Так использование законов и категорий материалистической диалектики при исследовании правового универсализма позволяет выяснить происхождение, сущность и социальное назначение правовых явлений и процессов, определить формы их существования, закономерности функционирования и развития и на этой основе, прогнозировать их исторические
перспективы[88].
Из закона универсальной взаимосвязи явлений вытекает также принцип познания, предполагающий наиболее полное отражение процесса становления и развития исследуемого объекта с учетом всей его противоречивости. Наряду с этим он обуславливает творческий подход к развитию научных знаний, исключая догматизм, игнорирование приобретенных в процессе развития общества знаний. Понятно, что и этот принцип познания должен находиться на вооружении юриспруденции.

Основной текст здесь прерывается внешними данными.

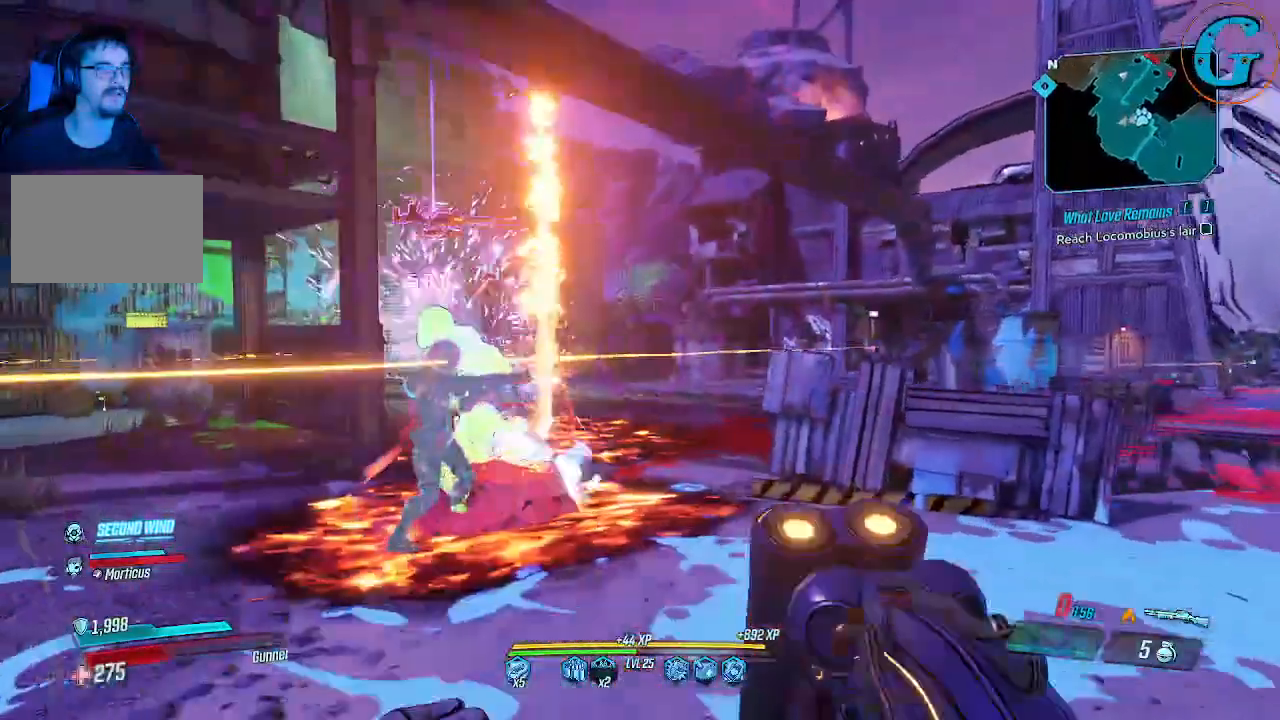
{"keys": ["shift", "space", "w"], "mouse": [], "events": [[183, "shift", "down"], [283, "d", "up"], [416, "space", "down"]]}
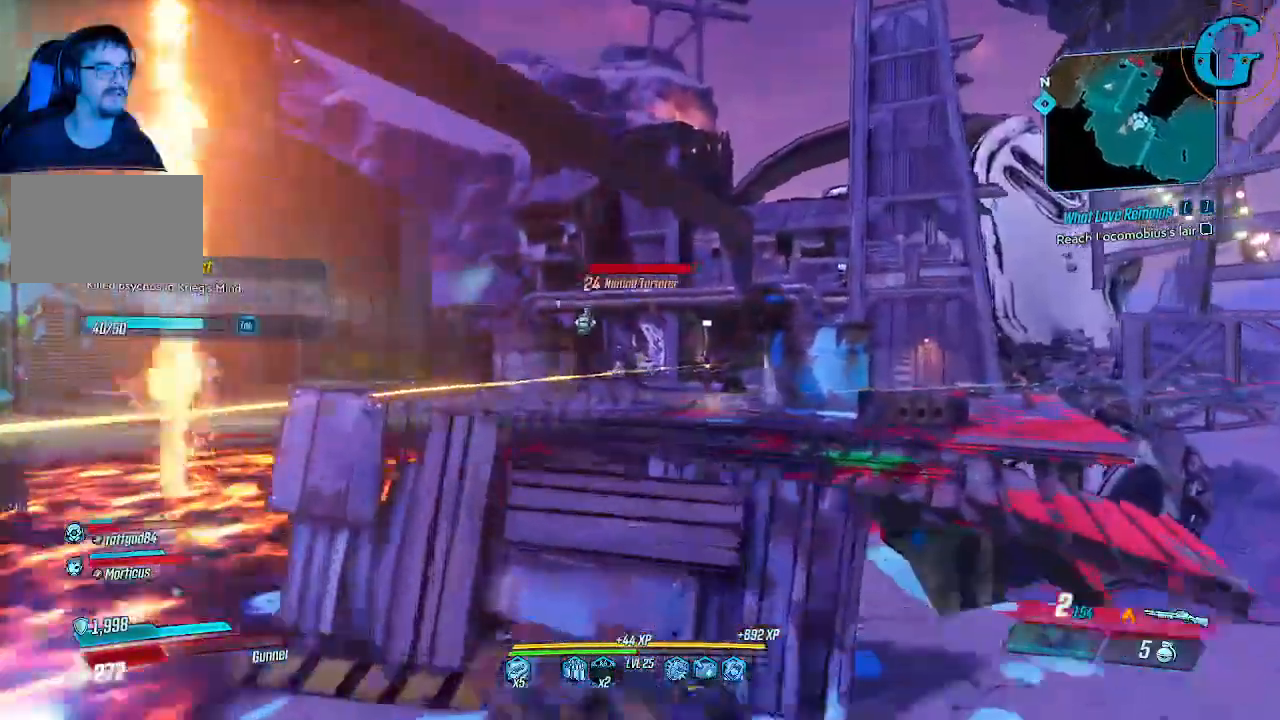
{"keys": ["shift", "w"], "mouse": [], "events": [[250, "space", "up"]]}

Таким образом, правовая наука не ограничивается анализом нормативного материала. Глубокому и всестороннему изучению подвергаются многообразные связи гражданского права в целом с жизнью общества и государства, взаимные связи, оказывающие обратное влияние на гражданское право. Эти задачи решаются с использованием различных частных методов исследования, к которым в первую очередь относятся социологические методы.
Важнейшим направлением социологических исследований в области гражданского права является изучение эффективности применения норм гражданского законодательства и его институтов. При этом используется положение о роли сознательности масс в реализации закрепленных в нормах права предписаний, учитывается социальная структура общества, существующие формы и методы работы по предупреждению правонарушений, другие способы выявления эффективности гражданско-правовых норм.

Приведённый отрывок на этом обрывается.